Bouli Lanners : "J'aimerais bien jouer plus souvent des sales types"
Dans "Chien" de Samuel Benchetrit et "Tueurs" de François Troukens et Jean-François Hensgens, le Liégeois incarne des personnages de salauds. Une première dont il s'explique. Il nous révèle aussi des éléments de son prochain film comme réalisateur, qu'il tournera en Ecosse.
- Publié le 04-12-2017 à 09h21
- Mis à jour le 05-12-2017 à 10h24
On a beau rencontrer Bouli Lanners deux ou trois fois par an, tant il est actif comme acteur et comme réalisateur, non seulement on ne s'en lasse pas, mais chaque entretien est toujours d'une rare richesse et l'occasion d'en découvrir un peu plus sur son travail et ses passions. Dans "Tueurs", le comédien s'est manifestement fait plaisir en jouant un commissaire Bouvy, qui traque une bande de braqueurs de fourgon, emmenée par Olivier Gourmet. A l'occasion de la promotion du film, il nous a accordé un double entretien - synthétisé ici. Plus sympa que Bouvy, Bouli n'en met pas moins dans le mille à chaque réponse.
Comme dans "Chien" de Samuel Benchetrit, vous incarnez de nouveau un sale type dans "Tueurs", alors que vous en aviez joué très peu. Cela ne peut pas être un hasard...
J'aimerais bien jouer plus souvent des sales types, désormais. C'est beaucoup plus jouissif, excitant et drôle à jouer. Parce que tu rentres dans un code qui fait sortir des choses que tu as en toi mais qui ne sont pas toi. C'est un vrai plaisir de jouer les salauds.
Ils sont plus dans la posture, alors que vous aimez bien jouer avec les mots...
C'est vrai.
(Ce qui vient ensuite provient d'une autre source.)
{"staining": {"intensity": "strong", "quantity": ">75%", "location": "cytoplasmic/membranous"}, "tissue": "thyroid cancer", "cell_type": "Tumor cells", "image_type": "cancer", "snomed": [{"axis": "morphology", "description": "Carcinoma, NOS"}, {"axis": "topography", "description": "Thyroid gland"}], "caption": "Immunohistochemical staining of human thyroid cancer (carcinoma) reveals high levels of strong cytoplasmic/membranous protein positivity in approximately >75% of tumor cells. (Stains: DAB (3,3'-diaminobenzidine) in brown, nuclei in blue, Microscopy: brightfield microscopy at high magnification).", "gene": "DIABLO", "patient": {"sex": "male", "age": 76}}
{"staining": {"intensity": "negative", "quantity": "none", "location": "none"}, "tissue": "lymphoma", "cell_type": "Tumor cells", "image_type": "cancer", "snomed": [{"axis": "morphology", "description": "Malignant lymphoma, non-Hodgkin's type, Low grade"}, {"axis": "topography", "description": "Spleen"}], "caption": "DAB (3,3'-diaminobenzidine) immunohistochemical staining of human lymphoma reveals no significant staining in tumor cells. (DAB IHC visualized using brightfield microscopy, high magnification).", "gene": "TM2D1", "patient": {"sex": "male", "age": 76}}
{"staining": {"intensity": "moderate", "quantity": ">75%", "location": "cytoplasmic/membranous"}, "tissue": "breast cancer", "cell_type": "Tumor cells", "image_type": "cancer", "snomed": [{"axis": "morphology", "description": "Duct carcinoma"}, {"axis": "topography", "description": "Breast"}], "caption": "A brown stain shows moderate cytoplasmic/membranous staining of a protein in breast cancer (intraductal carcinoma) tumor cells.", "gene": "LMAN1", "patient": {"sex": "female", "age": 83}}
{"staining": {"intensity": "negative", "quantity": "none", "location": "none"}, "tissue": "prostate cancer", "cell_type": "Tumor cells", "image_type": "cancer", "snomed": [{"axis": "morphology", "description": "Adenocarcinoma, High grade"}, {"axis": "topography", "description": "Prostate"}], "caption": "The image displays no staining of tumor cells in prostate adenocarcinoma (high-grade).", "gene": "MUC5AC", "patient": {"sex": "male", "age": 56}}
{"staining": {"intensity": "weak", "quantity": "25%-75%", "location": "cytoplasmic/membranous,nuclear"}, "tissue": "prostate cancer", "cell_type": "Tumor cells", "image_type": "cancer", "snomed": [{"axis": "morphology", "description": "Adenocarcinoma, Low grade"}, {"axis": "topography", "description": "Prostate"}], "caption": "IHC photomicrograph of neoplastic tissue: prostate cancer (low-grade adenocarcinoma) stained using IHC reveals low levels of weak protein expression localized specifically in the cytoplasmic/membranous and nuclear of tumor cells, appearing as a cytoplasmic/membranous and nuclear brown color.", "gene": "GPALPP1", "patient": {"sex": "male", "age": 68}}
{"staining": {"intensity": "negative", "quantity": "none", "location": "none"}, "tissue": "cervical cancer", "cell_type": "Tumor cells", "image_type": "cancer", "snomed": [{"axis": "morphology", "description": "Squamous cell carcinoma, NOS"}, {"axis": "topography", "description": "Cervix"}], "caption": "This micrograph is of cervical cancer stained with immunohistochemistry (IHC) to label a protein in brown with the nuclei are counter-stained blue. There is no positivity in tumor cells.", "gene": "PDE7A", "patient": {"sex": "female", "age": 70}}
Je sais que j'ai une gueule et qu'il faut s'en servir. Nous sommes dans le langage du cinéma, ça doit être visuel. J'ai kiffé à faire ça. En plus, quand tu joues les méchants, les gens te respectent dans la rue. Le pire, ce sont les comiques. On leur tape dans le dos et ils sont obligés de faire une blague. Moi, je joue souvent les sensibles donc on est très sympathique avec moi, mais une fois que tu joues les méchants, les gens te respectent ! Là, ça devient intéressant (rire). Si tu incarnes un inspecteur des contributions, tout le monde a peur de toi et donc te respecte ! Le public fait un amalgame entre le vrai et le faux.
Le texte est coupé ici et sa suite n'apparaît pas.